▶ **Document segment**:

====

Health and Safety Guidelines for the Construction Industry in 2021

Posted by Cathy Houghton at

The past year has been challenging for anyone working in the construction industry, with many projects stopping and starting due to lockdown restrictions. While you are probably well aware of the everyday health and safety guidelines you must follow, regular communications and regulations don’t consider the impact of a pandemic on the industry. Today we’re going to share with you the key health and safety guidelines on construction industry sites that you will need to follow when returning to work in 2021. 

Health and Safety Guidelines for the Construction Industry in 2021

Social Distancing 

In situations where you cannot limit the number of staff in your workplace, you’ll need to ensure they are adhering to social distancing guidelines at all times. The guidance was updated to 1 metre or more for construction sites in England, however, if you are elsewhere in the UK, ensure you check your current local guidance. Of course, where possible, try to stick to a distance of 2 metres or more between employees. When considering social distancing measures, think about how your team will safely travel around their workplace. If your workplace requires team members to travel between buildings or sites, ensure they can maintain social distancing during this time. Also, consider how social distancing may increase the potential for accidents and incidents in your workplace, which should be noted as part of your risk assessment.

====

Return the full post on 2021 health and safety guidelines for the construction industry, unchanged.

[Page-level text extractions]
====

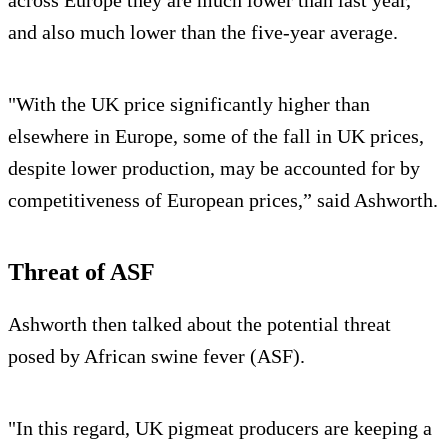
and also much lower than the five-year average.
"With the UK price significantly higher than
elsewhere in Europe, some of the fall in UK prices,
despite lower production, may be accounted for by
competitiveness of European prices,” said Ashworth.
Threat of ASF
Ashworth then talked about the potential threat
posed by African swine fever (ASF).
"In this regard, UK pigmeat producers are keeping a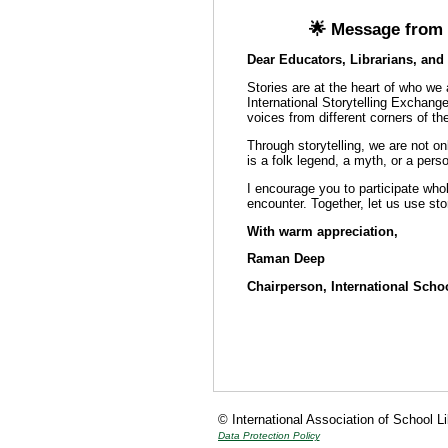
🌟 Message from t
Dear Educators, Librarians, and 
Stories are at the heart of who we
International Storytelling Exchange
voices from different corners of th
Through storytelling, we are not on
is a folk legend, a myth, or a perso
I encourage you to participate whol
encounter. Together, let us use sto
With warm appreciation,
Raman Deep
Chairperson, International Scho
© International Association of School L
Data Protection Policy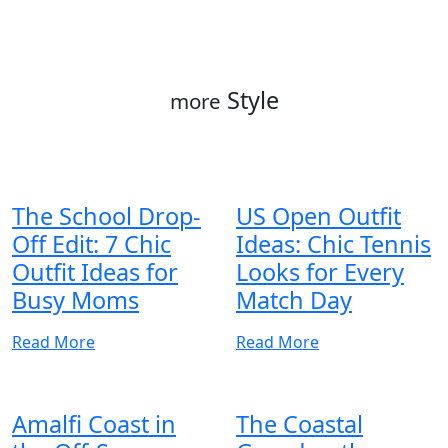
Style
more
The School Drop-
US Open Outfit
Off Edit: 7 Chic
Ideas: Chic Tennis
Outfit Ideas for
Looks for Every
Busy Moms
Match Day
Read More
Read More
Amalfi Coast in
The Coastal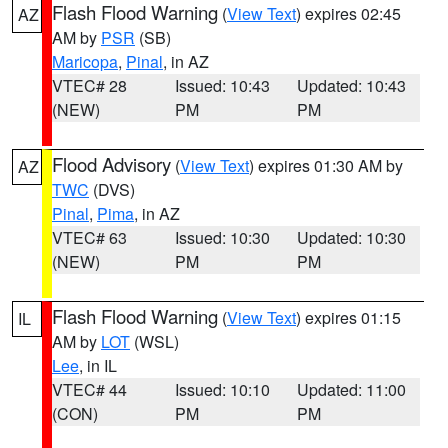
Flash Flood Warning
(
View Text
) expires 02:45
AZ
AM by
PSR
(SB)
Maricopa
,
Pinal
, in AZ
VTEC# 28
Issued: 10:43
Updated: 10:43
(NEW)
PM
PM
Flood Advisory
(
View Text
) expires 01:30 AM by
AZ
TWC
(DVS)
Pinal
,
Pima
, in AZ
VTEC# 63
Issued: 10:30
Updated: 10:30
(NEW)
PM
PM
Flash Flood Warning
(
View Text
) expires 01:15
IL
AM by
LOT
(WSL)
Lee
, in IL
VTEC# 44
Issued: 10:10
Updated: 11:00
(CON)
PM
PM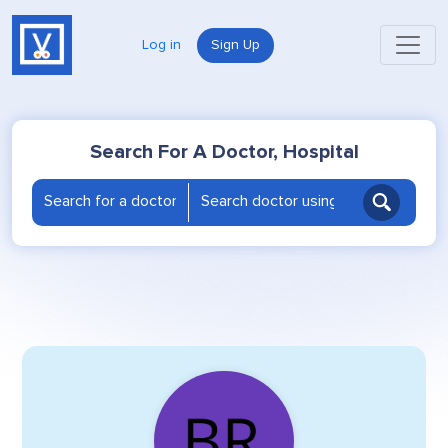
Log in
Sign Up
Search For A Doctor, Hospital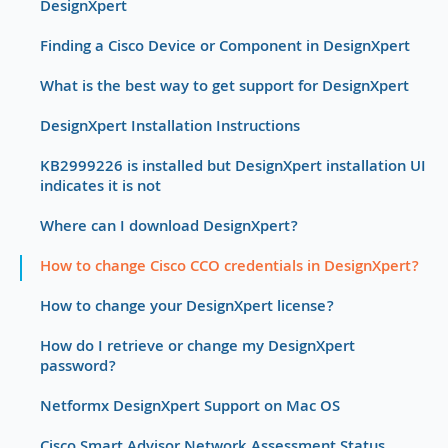
DesignXpert
Finding a Cisco Device or Component in DesignXpert
What is the best way to get support for DesignXpert
DesignXpert Installation Instructions
KB2999226 is installed but DesignXpert installation UI
indicates it is not
Where can I download DesignXpert?
How to change Cisco CCO credentials in DesignXpert?
How to change your DesignXpert license?
How do I retrieve or change my DesignXpert
password?
Netformx DesignXpert Support on Mac OS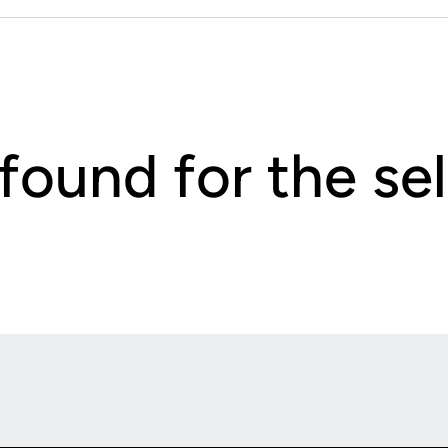
 found for the s
Opens in a new window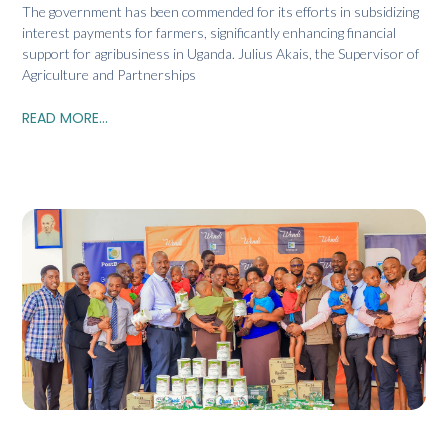
The government has been commended for its efforts in subsidizing
interest payments for farmers, significantly enhancing financial
support for agribusiness in Uganda. Julius Akais, the Supervisor of
Agriculture and Partnerships
READ MORE...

====

▶ **Answer to this problem**:
Health and Safety Guidelines for the Construction Industry in 2021

Posted by Cathy Houghton at

The past year has been challenging for anyone working in the construction industry, with many projects stopping and starting due to lockdown restrictions. While you are probably well aware of the everyday health and safety guidelines you must follow, regular communications and regulations don’t consider the impact of a pandemic on the industry. Today we’re going to share with you the key health and safety guidelines on construction industry sites that you will need to follow when returning to work in 2021. 

Health and Safety Guidelines for the Construction Industry in 2021

Social Distancing 

In situations where you cannot limit the number of staff in your workplace, you’ll need to ensure they are adhering to social distancing guidelines at all times. The guidance was updated to 1 metre or more for construction sites in England, however, if you are elsewhere in the UK, ensure you check your current local guidance. Of course, where possible, try to stick to a distance of 2 metres or more between employees. When considering social distancing measures, think about how your team will safely travel around their workplace. If your workplace requires team members to travel between buildings or sites, ensure they can maintain social distancing during this time. Also, consider how social distancing may increase the potential for accidents and incidents in your workplace, which should be noted as part of your risk assessment.